E si arriva a sabato dove meritano di essere nominati, tra gli altri, i Matmos, sperimentali e sempre interessanti, The Field, che impressionano con le loro tessiture techno già ascoltate nell’esordio “From here we go sublime” felicemente accolto dalla stampa e il grande ritorno dei Black Dog e la loro electronica di matrice anni novanta.

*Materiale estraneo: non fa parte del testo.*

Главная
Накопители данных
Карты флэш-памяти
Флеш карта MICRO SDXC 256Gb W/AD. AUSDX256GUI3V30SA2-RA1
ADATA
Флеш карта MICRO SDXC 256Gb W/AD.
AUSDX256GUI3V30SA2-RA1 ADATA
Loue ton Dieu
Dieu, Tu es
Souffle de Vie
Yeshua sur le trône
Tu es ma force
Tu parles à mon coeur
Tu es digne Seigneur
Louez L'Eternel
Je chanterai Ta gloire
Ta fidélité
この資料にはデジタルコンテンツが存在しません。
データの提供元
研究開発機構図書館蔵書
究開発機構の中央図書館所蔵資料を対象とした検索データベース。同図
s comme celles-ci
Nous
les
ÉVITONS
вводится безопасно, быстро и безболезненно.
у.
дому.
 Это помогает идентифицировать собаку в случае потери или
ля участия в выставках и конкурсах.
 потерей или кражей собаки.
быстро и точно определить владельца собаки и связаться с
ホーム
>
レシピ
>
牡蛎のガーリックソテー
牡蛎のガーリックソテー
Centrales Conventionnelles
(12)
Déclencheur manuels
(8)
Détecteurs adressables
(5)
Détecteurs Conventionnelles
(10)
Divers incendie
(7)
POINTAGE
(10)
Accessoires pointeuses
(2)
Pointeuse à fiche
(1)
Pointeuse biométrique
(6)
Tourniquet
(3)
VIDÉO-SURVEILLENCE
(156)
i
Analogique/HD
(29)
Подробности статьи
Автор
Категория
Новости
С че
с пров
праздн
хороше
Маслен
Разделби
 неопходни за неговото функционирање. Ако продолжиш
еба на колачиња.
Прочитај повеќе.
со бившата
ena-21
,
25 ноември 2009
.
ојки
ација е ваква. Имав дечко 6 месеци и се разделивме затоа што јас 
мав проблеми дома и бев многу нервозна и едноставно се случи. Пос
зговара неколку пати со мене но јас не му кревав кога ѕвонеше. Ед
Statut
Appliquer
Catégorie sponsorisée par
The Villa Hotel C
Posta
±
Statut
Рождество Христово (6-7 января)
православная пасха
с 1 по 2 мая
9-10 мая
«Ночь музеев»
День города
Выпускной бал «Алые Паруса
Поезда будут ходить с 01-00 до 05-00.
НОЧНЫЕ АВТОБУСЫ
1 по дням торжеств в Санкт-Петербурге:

Sonar by Night celebra il gran finale, dove assistiamo allo stravagante ritorno degli Anti-pop Consortium per proseguire con Miss Kittin che, direttamente in ginocchio sulla consolle, alterna estratti dal nuovo album a tracce provenienti dal passato. Una partenza fulminante la sua che, tuttavia, alla lunga risulta poco coinvolgente. Qualità che non manca sicuramente ai Soulwax i quali, scatenati e travolgenti, creano uno spettacolo incendiario che riesce letteralmente a trascinare la folla in delirio. Electro-dance-rock: così si potrebbe riassumere il suono prodotto dal gruppo belga in una performance che li vede uscire tra i meritati applausi.
Stesso successo per Dubfire, che dopo la “sbandata” per i suoni minimali sembra virare nuovamente verso quel suono house rigoglioso e spumeggiante che l’ha visto trionfare negli anni novanta con i Deep Dish.
Finale affidato a Ricardo Villalobos che – attraverso suoni minimali, sovrapposizioni e campionamenti sudamericani – con la consuetà originalità e sperimentazione unita ad una punta di eccentricità, ci traghetta idealmente alla prossima edizione di quello che, a conti fatti, risulta essere il miglior festival in circolazione, al Sonar 2009.